[[ Source extract, beginning ]]

Cameo Shoots For The Sweet Spot In The Crowded Video App Space

Started by TechCrunch, Oct 10, 2013, 03:31 AM

TechCrunch

Tell me if you've heard this one before: Today a new video sharing app launches out of beta!

This one's called Cameo, and, unlike many video sharing services who pare down as many editing offerings as possible in the name of mobile simplicity, Cameo looks to simplify a fully functional editing suite on mobile. And if that weren't enough, the app promises to let multiple users co-shoot a video based on location at a certain place or event.

The idea here, according to co-founder Matthew Rosenberg, is to give control back to the users who want to be creative with their mobile video.

So when you download the app, you have the option to shoot six-second clips of video. You can edit these clips down and add effects from the library (which Rosenberg describes as equal to that of desktop video editing software After Effect), and then string them together in whatever order you'd like. You can even choose an overarching theme, and add text and credits or whatever else you'd like.

From there, Cameo renders the video in real-time to your phone in 720p mp4 format, shareable across your favorite social media outlets, and available to upload for YouTube, Instagram and Vimeo fans.

[[ Source extract, end ]]
[[ Dataset excerpts, beginning ]]

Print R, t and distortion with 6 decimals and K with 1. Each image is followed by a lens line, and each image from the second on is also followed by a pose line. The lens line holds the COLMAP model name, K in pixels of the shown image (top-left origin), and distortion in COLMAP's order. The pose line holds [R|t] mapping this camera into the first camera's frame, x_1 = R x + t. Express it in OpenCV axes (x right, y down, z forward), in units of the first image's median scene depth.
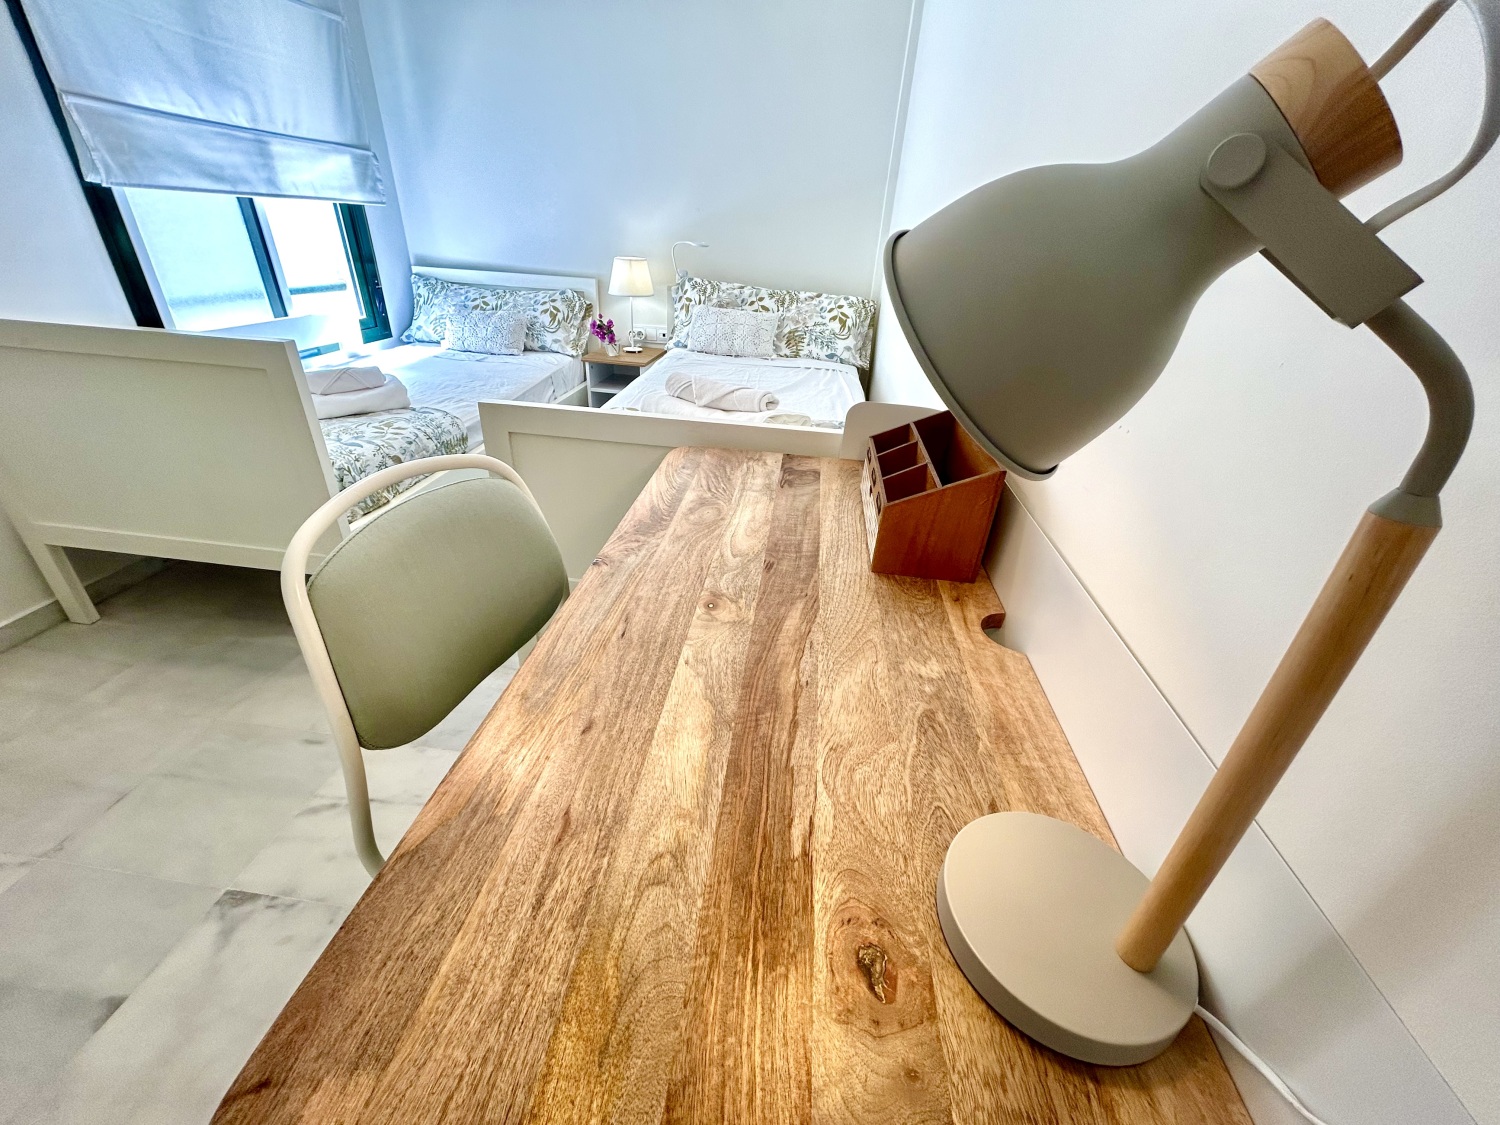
lens RADIAL K [[603.8, 0, 740.3], [0, 603.8, 563.2], [0, 0, 1]] dist [0.000537, 0.000943]
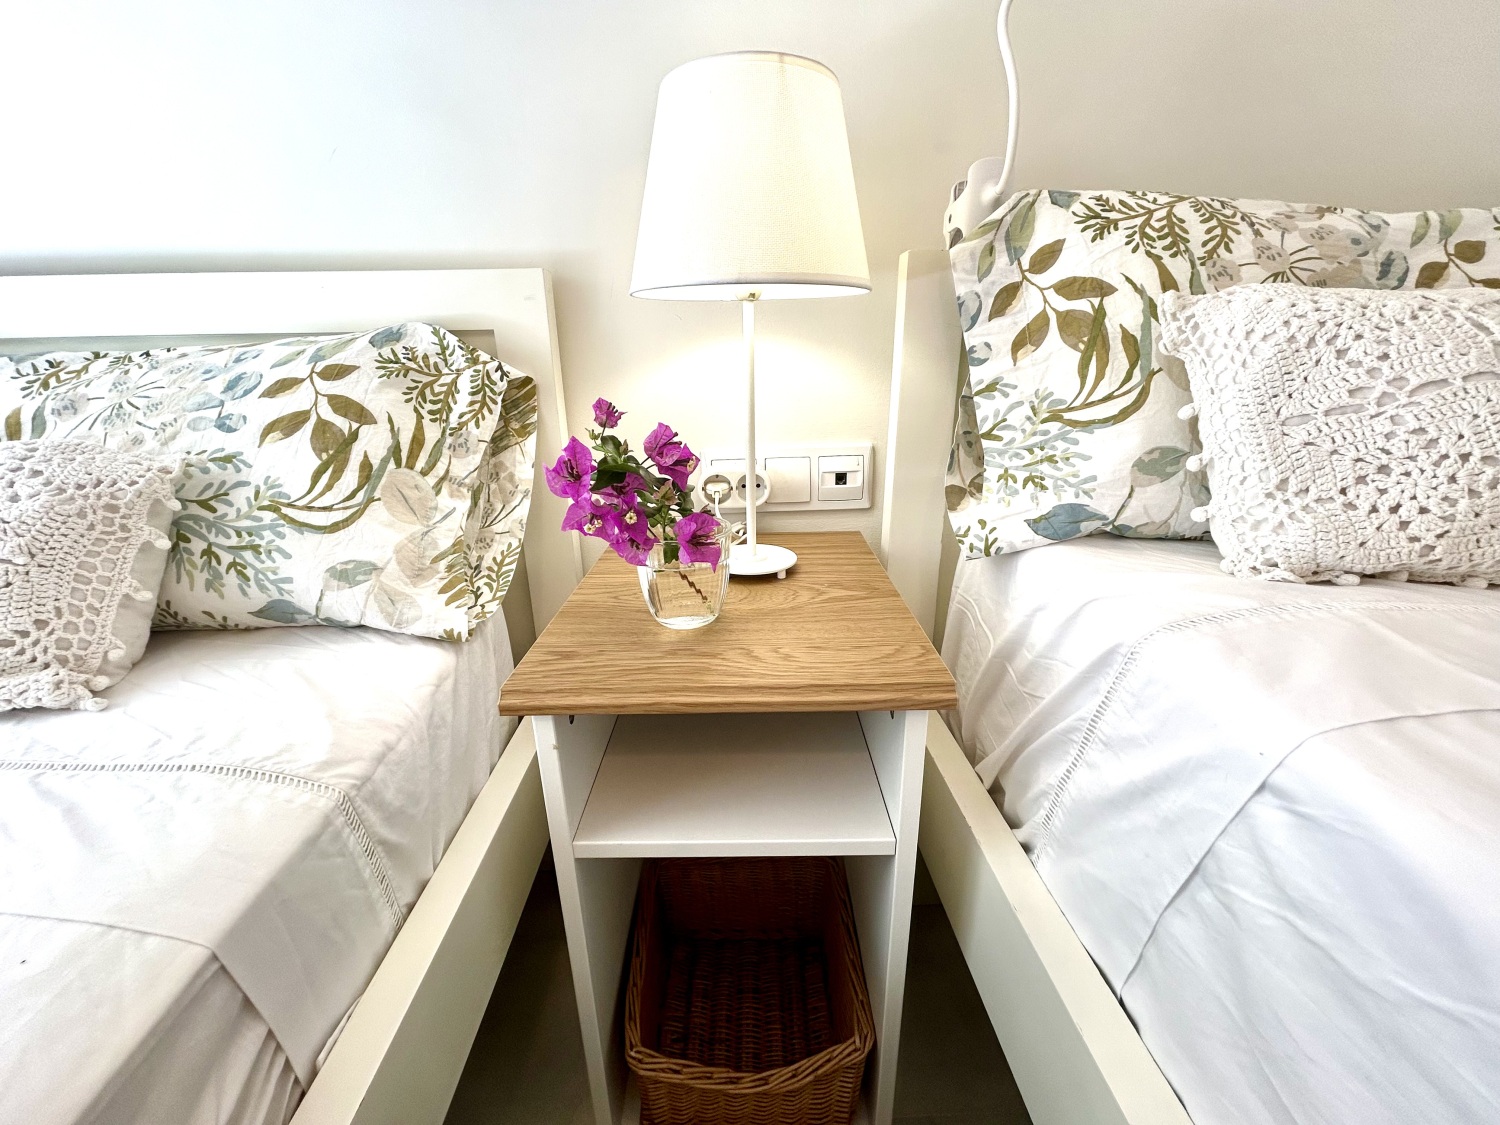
lens RADIAL K [[603.8, 0, 740.6], [0, 603.8, 568.4], [0, 0, 1]] dist [0.000537, 0.000943]
pose [[0.986214, -0.116721, 0.117297, -0.209369], [0.135492, 0.976522, -0.167471, -0.321333], [-0.094996, 0.181055, 0.978874, 0.807071]]
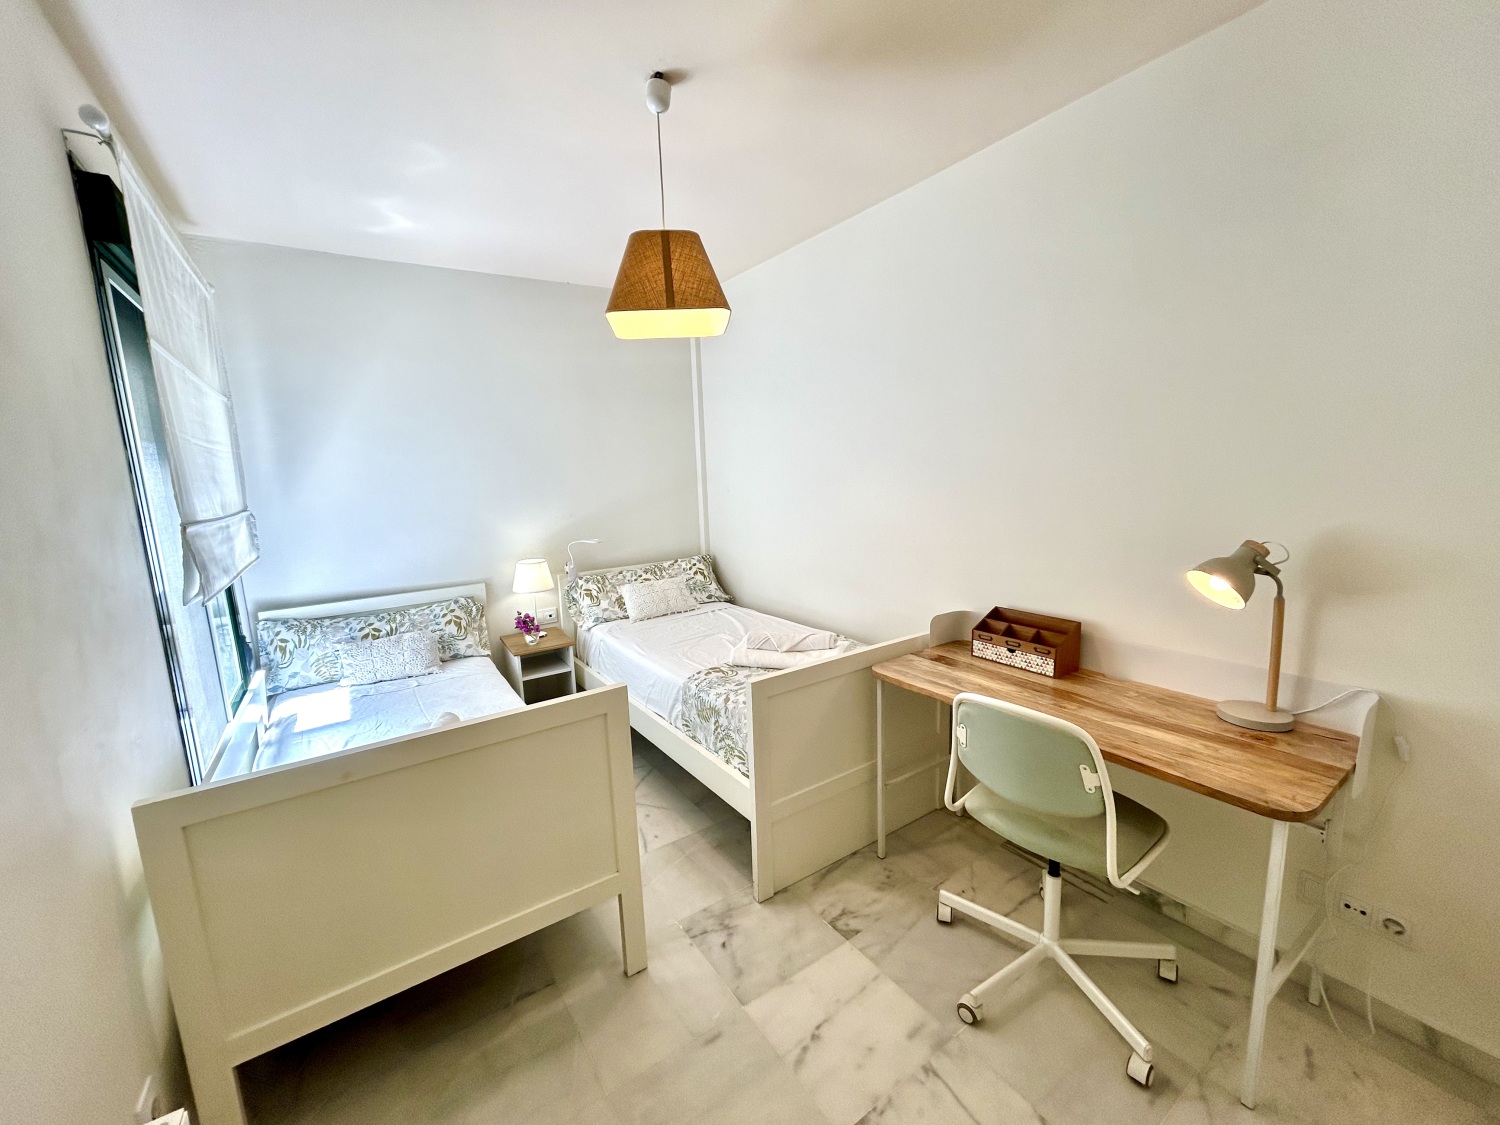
lens RADIAL K [[603.8, 0, 742.2], [0, 603.8, 566.1], [0, 0, 1]] dist [0.000537, 0.000943]
pose [[0.747958, -0.187909, 0.636591, -0.584705], [0.389206, 0.901064, -0.191318, -0.112837], [-0.537659, 0.390863, 0.747094, -0.070847]]
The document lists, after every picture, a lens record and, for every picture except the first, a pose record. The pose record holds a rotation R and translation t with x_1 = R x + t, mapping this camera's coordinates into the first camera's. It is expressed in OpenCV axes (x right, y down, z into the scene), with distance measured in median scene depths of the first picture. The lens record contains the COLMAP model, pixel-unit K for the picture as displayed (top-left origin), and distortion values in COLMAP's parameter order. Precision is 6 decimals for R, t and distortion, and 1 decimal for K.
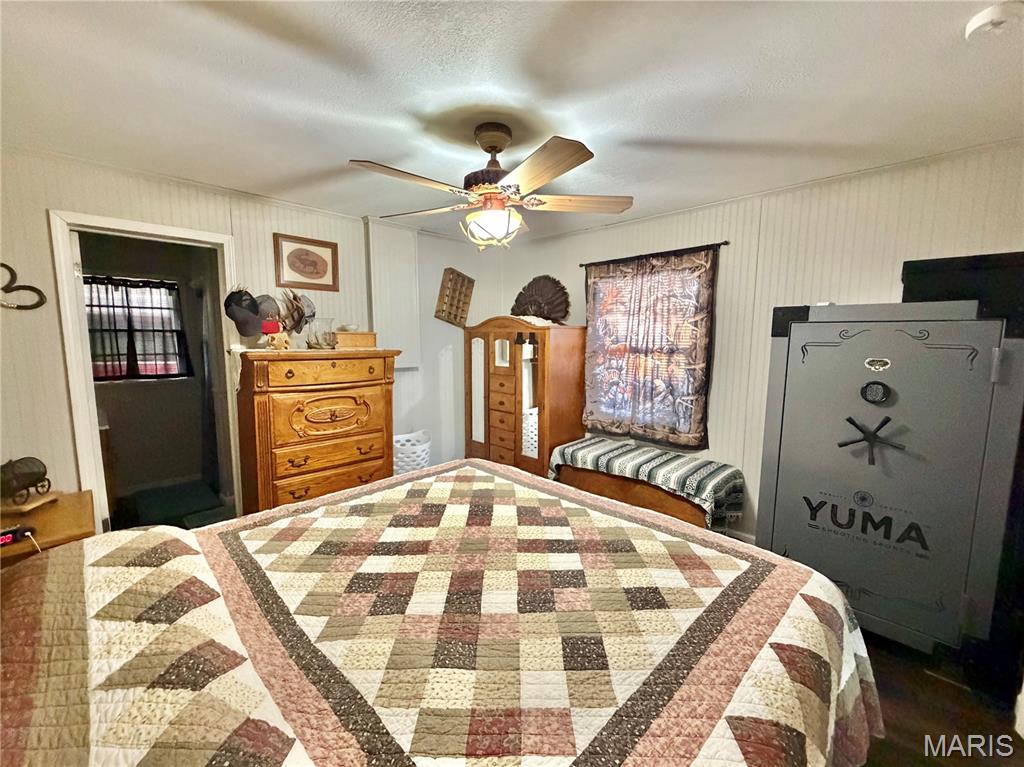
lens RADIAL K [[410.6, 0, 509.0], [0, 410.6, 385.3], [0, 0, 1]] dist [-0.001554, -0.000498]
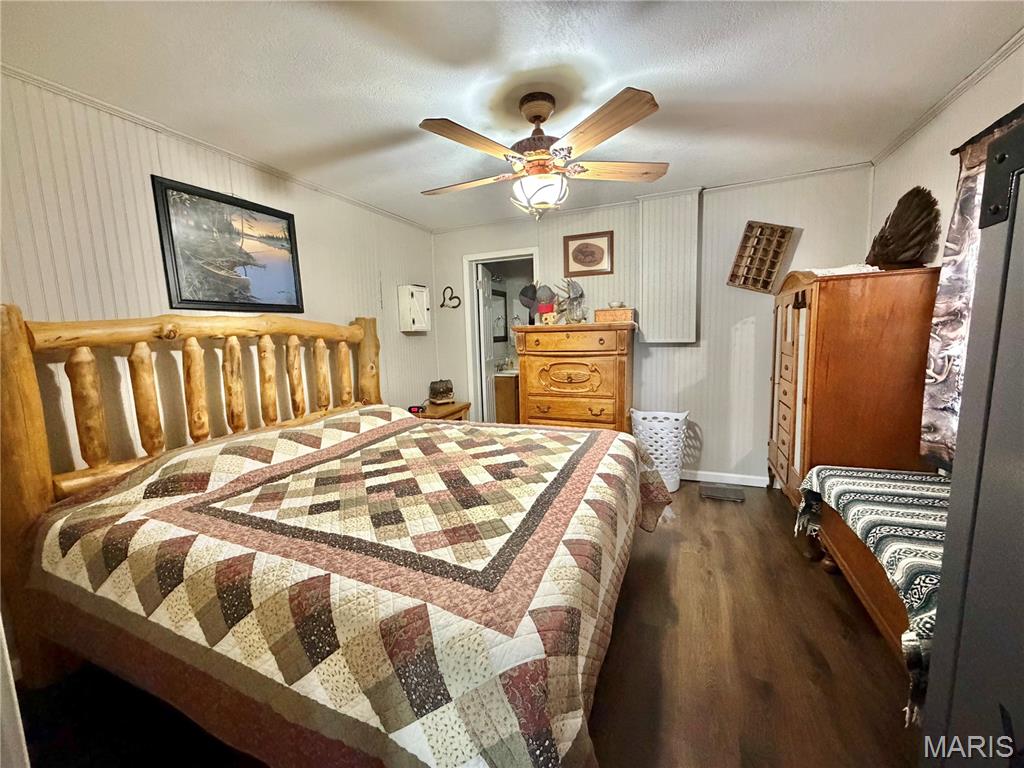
lens RADIAL K [[410.6, 0, 513.6], [0, 410.6, 384.7], [0, 0, 1]] dist [-0.001554, -0.000498]
pose [[0.375495, 0.096810, -0.921755, 0.683706], [-0.077346, 0.994334, 0.072924, 0.018907], [0.923592, 0.043912, 0.380855, 0.404217]]
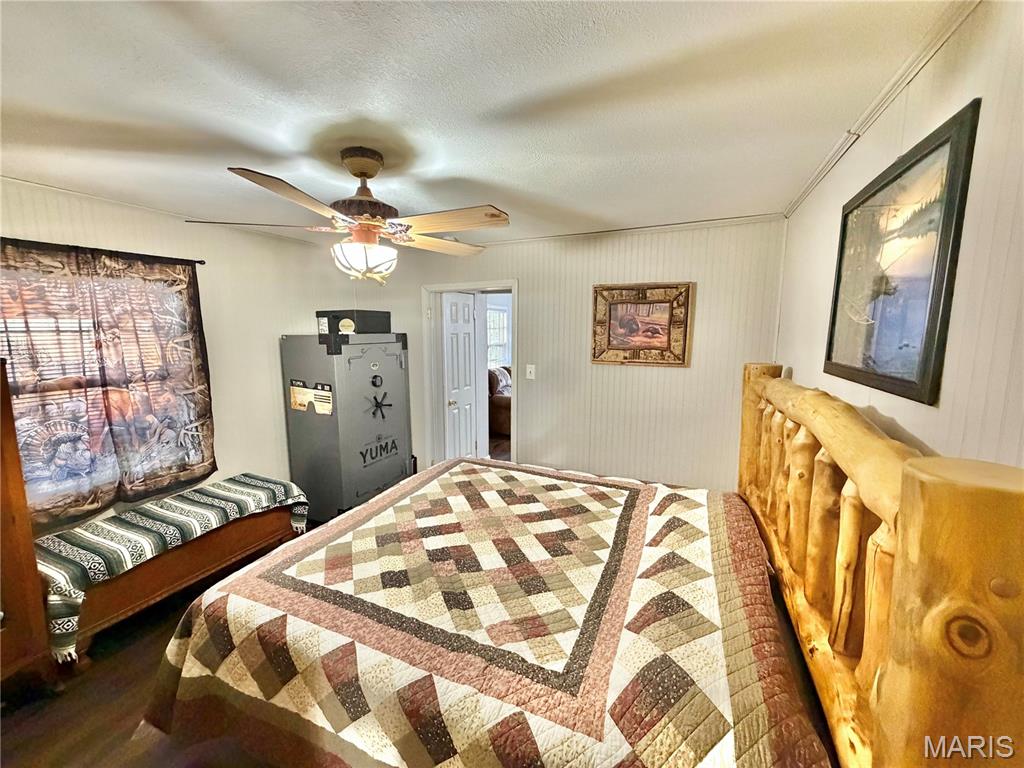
lens RADIAL K [[410.6, 0, 505.1], [0, 410.6, 386.7], [0, 0, 1]] dist [-0.001554, -0.000498]
pose [[-0.344479, -0.140135, 0.928276, -0.753128], [0.112836, 0.975448, 0.189129, -0.174841], [-0.931988, 0.169894, -0.320209, 0.757885]]
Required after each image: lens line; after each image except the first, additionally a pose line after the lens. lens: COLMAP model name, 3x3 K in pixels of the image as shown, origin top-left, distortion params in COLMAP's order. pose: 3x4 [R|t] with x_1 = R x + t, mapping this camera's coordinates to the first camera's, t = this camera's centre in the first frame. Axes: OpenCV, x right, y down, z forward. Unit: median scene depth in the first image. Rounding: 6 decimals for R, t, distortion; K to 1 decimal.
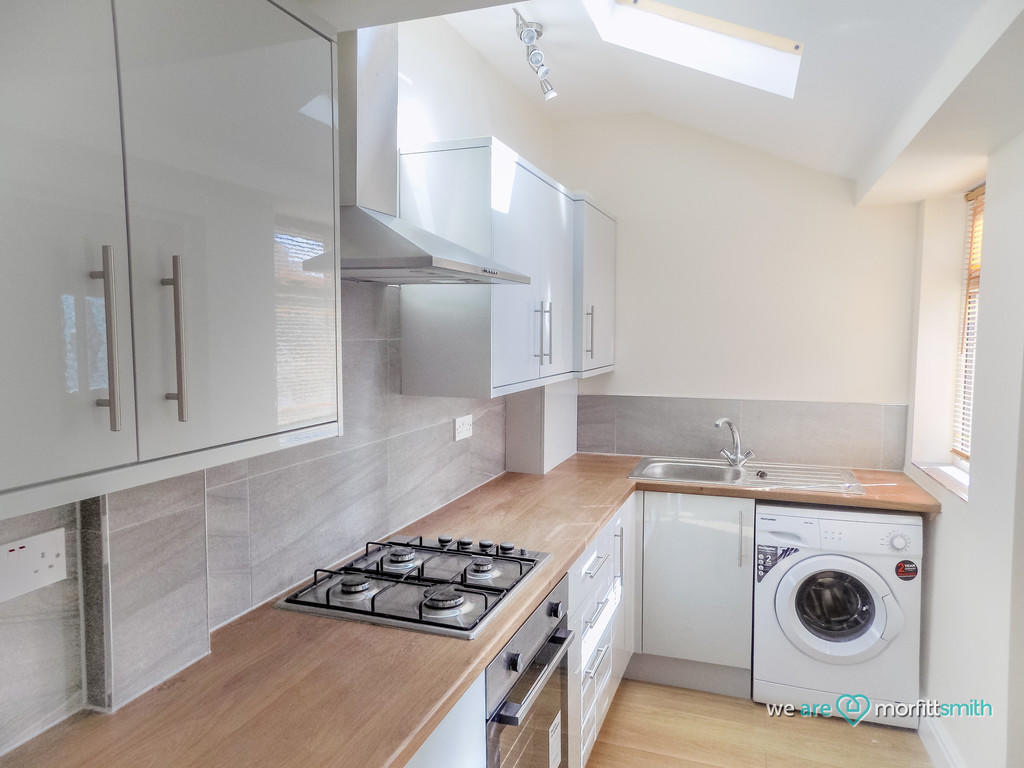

[[ Dataset excerpts, end ]]

Task -
Please pick up the article on the Cameo video app, placed above the items, and continue it from its last sentence.

Final answer -
The question here isn't whether or not Cameo is a good mobile editing tool. It's perhaps the best I've seen. Rather the question is what turns social media addicts from consumer to creator?

Where photography is concerned, it took a simple app like Instagram. With video, however, it's been a rocky road from consumption to creation. Viddy and SocialCam paved the way without ever really picking up significant mainstream traffic. And then Twitter and Facebook duked it out, launching Vine and Instagram Video, respectively.

Both services, bigger than their video predecessors for a number of reasons beyond their actual quality as apps, stripped down the intricacies of video editing to snack-size format. Both have picked up steam, but neither are perfect.

And then there are the dozens of video apps that sprouted up in the past year that are also trying to perfect video creation and sharing across mobile in order to amplify the echo of photo sharing that spread across the world a thousand times over — but with living, moving media.

Some add music soundtracks. Some instantly delete the video. Some let us remix other people's videos. There are hundreds of them. And the issue with most of these apps isn't the apps themselves. It's that video last more than a split second. A photo is a single instant that can be made up and painted over and (more importantly) skipped over without a second glance.

Video lasts. It needs an arc. It needs to move the viewer as it moves along on its own. And it needs to do so without making anyone sick. It requires talent.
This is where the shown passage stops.